No. The binary size is related to the number of dependencies you use in each main package (and the dependencies they use, etc). It does not matter how many dependencies you have in your go.mod.
Plus, `go tool <tool-name>` is slower than `./bin/<tool-name>`. Not to mention, it doesn’t resolve the issue where tools might use a different version of a dependency than the app.
I also see this as sugar for `go build` or even `go run`. Or as something way easier than the `go generate` + `//go:generate go run` hack. So we can look at this as a simple refinement for existing practices.
If you want, you can have multiple ".mod" files and set "-modifle=dev-env.mod" every time you run "go" binary with "run" or "build" command. For example, you can take what @mseepgood mentioned:
> go tool -modfile=tools.mod mytool
Plus, in last versions of the Go we have workspaces [0][1]. It is yet another way to easily switch between various environments or having isolated modules in the monorepo.

Stored data:
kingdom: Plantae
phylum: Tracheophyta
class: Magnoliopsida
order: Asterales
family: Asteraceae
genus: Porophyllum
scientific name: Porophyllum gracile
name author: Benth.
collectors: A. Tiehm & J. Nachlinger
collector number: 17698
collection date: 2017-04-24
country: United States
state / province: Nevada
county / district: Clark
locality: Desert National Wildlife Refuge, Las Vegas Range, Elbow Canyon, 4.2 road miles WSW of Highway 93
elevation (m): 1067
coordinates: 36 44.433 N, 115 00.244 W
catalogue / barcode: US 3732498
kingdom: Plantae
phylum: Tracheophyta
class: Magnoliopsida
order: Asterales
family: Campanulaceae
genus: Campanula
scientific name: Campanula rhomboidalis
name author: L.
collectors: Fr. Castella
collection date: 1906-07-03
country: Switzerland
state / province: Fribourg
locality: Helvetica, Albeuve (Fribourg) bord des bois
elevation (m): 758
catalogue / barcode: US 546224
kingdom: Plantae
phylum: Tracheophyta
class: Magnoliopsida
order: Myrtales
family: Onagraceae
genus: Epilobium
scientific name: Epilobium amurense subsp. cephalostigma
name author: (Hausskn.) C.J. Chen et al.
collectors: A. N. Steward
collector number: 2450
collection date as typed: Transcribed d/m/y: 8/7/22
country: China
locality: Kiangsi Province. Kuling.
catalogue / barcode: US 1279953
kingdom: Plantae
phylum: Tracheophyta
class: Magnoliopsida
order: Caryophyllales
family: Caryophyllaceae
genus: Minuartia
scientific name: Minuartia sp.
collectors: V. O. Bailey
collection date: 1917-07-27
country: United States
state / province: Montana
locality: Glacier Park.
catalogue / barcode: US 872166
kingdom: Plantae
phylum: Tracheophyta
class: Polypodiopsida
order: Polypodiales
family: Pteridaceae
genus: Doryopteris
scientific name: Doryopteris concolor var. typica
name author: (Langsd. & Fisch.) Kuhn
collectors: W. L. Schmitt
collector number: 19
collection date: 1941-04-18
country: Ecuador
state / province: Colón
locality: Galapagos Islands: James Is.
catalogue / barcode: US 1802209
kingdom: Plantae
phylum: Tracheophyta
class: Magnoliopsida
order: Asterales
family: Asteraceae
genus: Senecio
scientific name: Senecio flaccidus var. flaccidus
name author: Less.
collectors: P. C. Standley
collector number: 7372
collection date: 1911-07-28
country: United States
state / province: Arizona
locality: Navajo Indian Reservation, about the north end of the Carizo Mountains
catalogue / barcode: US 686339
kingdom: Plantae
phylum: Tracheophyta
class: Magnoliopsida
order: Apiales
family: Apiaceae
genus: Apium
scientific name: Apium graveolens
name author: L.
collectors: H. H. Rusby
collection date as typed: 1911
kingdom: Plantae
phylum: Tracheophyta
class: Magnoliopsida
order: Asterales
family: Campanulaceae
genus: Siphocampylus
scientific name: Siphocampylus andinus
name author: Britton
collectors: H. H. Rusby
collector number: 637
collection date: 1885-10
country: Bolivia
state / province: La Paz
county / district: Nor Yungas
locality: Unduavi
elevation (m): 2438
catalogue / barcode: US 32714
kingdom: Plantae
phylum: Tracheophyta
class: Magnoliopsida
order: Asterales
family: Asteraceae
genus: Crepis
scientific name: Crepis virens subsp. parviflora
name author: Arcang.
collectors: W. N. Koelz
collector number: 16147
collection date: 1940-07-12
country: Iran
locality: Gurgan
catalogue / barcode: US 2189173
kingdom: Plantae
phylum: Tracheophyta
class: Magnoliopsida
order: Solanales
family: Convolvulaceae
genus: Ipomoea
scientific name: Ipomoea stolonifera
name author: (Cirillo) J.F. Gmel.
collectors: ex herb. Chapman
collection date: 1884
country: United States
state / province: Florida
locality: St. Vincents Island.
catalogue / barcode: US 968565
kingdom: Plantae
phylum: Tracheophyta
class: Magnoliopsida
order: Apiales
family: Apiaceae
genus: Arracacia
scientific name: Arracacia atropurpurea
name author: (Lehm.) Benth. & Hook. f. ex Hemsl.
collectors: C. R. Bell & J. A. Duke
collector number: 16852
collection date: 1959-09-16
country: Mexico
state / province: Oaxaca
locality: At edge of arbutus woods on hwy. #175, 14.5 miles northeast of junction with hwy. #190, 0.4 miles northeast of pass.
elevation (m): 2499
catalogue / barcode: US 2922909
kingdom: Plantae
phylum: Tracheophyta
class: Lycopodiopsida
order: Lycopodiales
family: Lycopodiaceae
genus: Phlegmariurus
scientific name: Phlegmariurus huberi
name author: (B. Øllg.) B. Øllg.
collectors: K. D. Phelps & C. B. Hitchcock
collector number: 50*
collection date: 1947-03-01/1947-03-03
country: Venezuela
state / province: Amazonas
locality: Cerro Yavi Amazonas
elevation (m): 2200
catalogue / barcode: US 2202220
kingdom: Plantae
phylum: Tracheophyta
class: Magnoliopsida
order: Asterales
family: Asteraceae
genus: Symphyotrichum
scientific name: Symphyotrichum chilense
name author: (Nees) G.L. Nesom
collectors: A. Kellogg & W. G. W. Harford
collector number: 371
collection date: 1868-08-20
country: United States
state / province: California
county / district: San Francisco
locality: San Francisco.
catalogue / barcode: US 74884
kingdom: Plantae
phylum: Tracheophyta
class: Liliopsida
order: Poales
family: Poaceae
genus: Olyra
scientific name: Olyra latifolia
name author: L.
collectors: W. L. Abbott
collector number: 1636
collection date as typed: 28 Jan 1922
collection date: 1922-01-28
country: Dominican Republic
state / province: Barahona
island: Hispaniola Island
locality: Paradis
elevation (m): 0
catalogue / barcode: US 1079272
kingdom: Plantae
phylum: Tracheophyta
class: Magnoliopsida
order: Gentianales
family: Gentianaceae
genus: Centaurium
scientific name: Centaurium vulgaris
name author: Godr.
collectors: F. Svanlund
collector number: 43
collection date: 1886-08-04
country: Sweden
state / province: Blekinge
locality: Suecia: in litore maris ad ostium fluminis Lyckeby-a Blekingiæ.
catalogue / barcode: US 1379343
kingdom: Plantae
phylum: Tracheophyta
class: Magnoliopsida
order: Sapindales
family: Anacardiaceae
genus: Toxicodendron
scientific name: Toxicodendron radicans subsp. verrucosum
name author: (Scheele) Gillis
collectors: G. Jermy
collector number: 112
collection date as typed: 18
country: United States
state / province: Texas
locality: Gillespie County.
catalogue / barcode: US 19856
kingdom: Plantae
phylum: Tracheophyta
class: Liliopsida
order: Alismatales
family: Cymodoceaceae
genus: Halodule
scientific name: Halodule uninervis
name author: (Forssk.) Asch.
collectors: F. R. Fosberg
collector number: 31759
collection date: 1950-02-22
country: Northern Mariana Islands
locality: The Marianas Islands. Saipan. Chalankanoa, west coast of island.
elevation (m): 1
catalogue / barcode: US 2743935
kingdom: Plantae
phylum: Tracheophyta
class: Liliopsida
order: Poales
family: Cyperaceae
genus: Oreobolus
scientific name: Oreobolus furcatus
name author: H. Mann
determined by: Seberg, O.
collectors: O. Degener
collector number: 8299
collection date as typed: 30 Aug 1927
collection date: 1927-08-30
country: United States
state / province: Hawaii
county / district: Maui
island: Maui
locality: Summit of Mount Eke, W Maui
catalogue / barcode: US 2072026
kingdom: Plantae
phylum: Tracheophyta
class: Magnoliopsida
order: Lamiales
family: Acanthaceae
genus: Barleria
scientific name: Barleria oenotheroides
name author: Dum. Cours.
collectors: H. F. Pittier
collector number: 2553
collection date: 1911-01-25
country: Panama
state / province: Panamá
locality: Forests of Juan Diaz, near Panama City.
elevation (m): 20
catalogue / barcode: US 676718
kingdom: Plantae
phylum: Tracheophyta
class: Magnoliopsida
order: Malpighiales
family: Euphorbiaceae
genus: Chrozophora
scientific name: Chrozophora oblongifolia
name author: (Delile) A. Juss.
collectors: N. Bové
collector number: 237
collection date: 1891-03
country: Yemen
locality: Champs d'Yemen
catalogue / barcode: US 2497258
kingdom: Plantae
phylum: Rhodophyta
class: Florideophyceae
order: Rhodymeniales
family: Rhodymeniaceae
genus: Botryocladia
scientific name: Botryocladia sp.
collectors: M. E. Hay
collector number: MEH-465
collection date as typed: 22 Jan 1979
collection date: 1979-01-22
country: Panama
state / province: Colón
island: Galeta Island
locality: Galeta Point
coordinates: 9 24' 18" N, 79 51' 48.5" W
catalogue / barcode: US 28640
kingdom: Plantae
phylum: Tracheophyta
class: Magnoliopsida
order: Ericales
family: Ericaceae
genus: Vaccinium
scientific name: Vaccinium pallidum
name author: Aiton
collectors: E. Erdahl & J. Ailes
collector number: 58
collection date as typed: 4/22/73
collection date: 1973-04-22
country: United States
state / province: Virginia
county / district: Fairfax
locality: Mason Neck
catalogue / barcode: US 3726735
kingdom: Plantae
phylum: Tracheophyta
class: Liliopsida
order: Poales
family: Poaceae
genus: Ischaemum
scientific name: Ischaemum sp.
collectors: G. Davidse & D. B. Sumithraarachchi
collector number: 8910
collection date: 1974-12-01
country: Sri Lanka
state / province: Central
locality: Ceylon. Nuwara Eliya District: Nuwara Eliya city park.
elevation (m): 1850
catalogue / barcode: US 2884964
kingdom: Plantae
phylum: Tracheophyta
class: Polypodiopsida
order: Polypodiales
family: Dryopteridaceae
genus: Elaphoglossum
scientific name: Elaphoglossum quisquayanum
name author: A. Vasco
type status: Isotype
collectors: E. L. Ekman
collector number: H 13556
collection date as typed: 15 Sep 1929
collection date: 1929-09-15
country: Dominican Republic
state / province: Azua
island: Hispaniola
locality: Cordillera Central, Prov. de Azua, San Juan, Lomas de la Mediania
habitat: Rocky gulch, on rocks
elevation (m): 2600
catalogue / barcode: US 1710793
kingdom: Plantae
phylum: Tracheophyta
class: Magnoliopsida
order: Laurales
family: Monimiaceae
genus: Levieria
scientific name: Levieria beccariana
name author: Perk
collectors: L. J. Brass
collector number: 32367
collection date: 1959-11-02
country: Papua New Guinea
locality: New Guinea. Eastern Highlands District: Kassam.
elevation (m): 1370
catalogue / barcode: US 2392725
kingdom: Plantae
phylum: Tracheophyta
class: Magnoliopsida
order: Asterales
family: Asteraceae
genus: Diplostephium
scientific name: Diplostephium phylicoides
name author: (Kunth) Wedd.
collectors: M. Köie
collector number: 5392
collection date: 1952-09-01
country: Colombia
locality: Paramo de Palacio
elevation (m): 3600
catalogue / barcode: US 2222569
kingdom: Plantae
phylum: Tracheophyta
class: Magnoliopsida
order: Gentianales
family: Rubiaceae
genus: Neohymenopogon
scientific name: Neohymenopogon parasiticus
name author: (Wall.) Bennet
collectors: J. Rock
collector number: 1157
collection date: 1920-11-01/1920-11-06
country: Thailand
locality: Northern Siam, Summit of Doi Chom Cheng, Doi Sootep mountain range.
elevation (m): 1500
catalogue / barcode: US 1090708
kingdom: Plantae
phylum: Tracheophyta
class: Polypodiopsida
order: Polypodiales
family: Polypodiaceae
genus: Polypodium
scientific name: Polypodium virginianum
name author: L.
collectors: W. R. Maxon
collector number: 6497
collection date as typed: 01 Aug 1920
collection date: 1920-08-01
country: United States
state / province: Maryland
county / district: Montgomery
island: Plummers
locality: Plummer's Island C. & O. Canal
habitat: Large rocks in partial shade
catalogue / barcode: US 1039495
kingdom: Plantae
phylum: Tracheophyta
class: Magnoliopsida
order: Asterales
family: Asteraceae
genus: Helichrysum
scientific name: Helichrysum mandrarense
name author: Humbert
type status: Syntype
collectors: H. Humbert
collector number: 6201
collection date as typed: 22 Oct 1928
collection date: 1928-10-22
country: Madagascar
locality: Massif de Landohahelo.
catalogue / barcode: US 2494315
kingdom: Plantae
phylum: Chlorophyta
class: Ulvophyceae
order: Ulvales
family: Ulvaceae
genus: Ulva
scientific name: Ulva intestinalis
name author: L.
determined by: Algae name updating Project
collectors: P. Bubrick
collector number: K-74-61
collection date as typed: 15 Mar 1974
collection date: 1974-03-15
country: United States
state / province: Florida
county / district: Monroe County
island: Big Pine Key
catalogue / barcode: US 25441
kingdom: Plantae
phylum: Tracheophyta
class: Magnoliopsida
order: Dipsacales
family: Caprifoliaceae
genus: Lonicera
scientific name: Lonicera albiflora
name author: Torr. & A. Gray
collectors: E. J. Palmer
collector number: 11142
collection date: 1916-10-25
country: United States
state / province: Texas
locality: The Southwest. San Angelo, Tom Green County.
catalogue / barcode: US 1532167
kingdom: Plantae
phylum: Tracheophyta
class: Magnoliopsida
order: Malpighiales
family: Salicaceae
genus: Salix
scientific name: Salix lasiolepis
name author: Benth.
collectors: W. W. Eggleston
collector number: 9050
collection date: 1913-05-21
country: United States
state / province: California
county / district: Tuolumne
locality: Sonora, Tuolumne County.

Apply what you read:
**A)** List every subcommand of the `go` command that the Go tooling discussion mentions.
**B)** Carry the Go tooling discussion forward from its last sentence.
The entries have nothing to do with what follows.

Expected responses:
**A)**
- `go tool`
- `go build`
- `go run`
- `go generate`

**B)**
In Python’s uv, the pyproject.toml has separate sections for dev and prod dependencies. Then uv generates a single lock file where you can specify whether to install dev or prod deps.
But what happens if I run ‘go run’ or ‘go build’? Will the tools get into the final artifact?
I know Python still doesn’t solve the issue where a tool can depend on a different version of a library than the main project. But this approach in Go doesn’t seem to fix it either. If your tool needs an older version of a library, the single go.mod file forces the entire project to use the older version, even if the project needs—or can only support—a newer version of the dependency.